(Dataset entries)
-*-

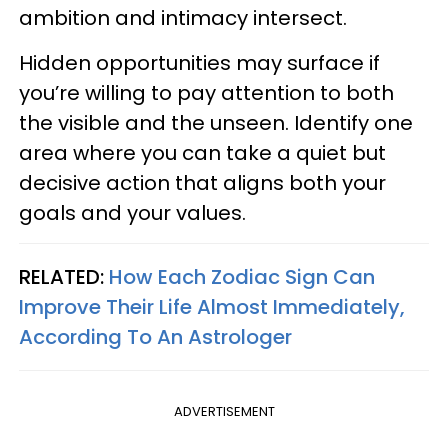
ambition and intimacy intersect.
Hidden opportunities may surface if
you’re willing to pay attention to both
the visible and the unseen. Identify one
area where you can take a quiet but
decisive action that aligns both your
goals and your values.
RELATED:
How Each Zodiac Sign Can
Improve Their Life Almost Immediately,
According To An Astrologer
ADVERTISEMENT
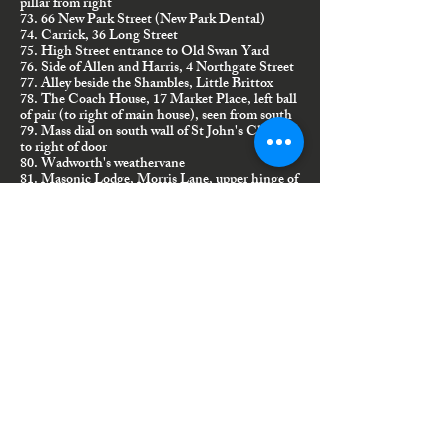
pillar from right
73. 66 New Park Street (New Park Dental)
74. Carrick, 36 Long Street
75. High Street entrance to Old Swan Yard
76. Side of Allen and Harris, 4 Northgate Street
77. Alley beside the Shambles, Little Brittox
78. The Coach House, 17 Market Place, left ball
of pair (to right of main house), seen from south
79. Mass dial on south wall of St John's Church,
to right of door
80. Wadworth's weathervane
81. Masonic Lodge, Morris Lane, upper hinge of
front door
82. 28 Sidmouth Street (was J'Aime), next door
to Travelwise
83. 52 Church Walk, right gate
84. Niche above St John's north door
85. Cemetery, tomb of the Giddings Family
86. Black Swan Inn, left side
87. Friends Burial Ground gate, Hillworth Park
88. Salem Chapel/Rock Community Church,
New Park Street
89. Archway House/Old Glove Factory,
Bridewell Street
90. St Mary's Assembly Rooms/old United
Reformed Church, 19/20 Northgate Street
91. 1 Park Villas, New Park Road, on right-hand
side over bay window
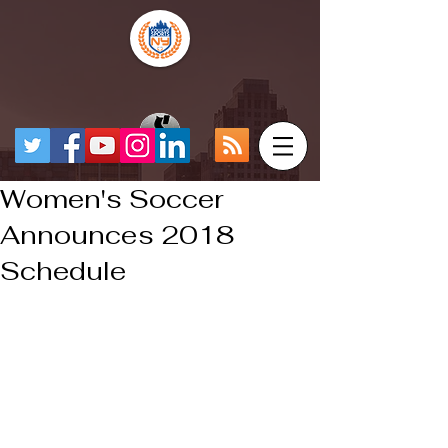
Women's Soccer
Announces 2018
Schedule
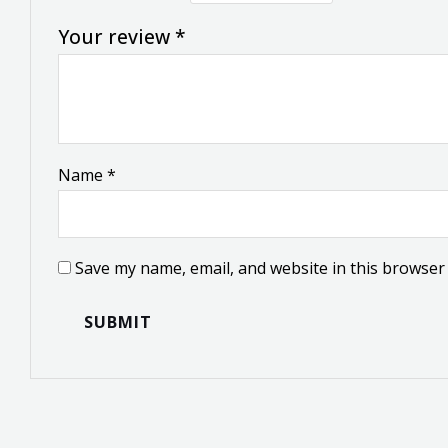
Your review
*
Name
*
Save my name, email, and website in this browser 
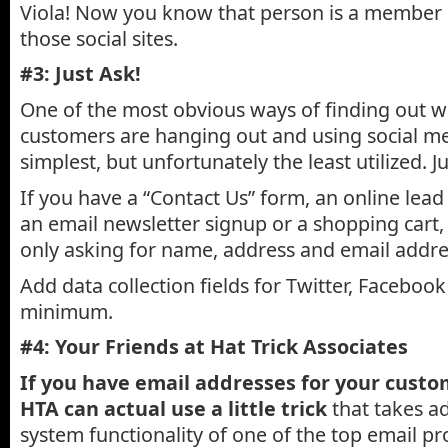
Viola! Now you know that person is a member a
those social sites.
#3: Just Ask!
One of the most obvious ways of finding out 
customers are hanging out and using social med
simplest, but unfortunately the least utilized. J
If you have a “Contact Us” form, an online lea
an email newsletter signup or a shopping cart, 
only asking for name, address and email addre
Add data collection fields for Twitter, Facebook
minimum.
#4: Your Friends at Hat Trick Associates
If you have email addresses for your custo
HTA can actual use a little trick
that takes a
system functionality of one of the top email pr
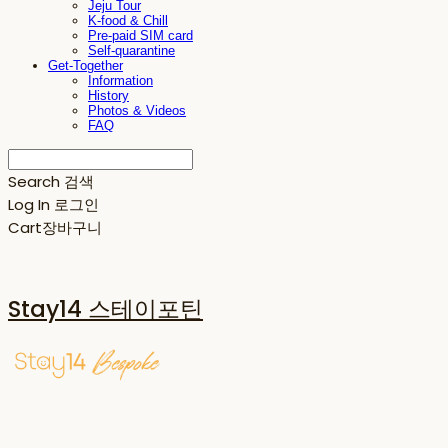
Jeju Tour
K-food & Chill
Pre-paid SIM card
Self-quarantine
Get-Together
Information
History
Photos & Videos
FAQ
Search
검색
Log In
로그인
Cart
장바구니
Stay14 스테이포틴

-*-

• [EXERCISE AIM]: Rewrite the lines starting at the beginning of the dataset entries and ending at the line containing "According To An Astrologer", with "decisive" replaced by "firm" and nothing else changed. Leave the pictures out of the answer.

• [SOLUTION TO THE PROBLEM]:
ambition and intimacy intersect.
Hidden opportunities may surface if
you’re willing to pay attention to both
the visible and the unseen. Identify one
area where you can take a quiet but
firm action that aligns both your
goals and your values.
RELATED:
How Each Zodiac Sign Can
Improve Their Life Almost Immediately,
According To An Astrologer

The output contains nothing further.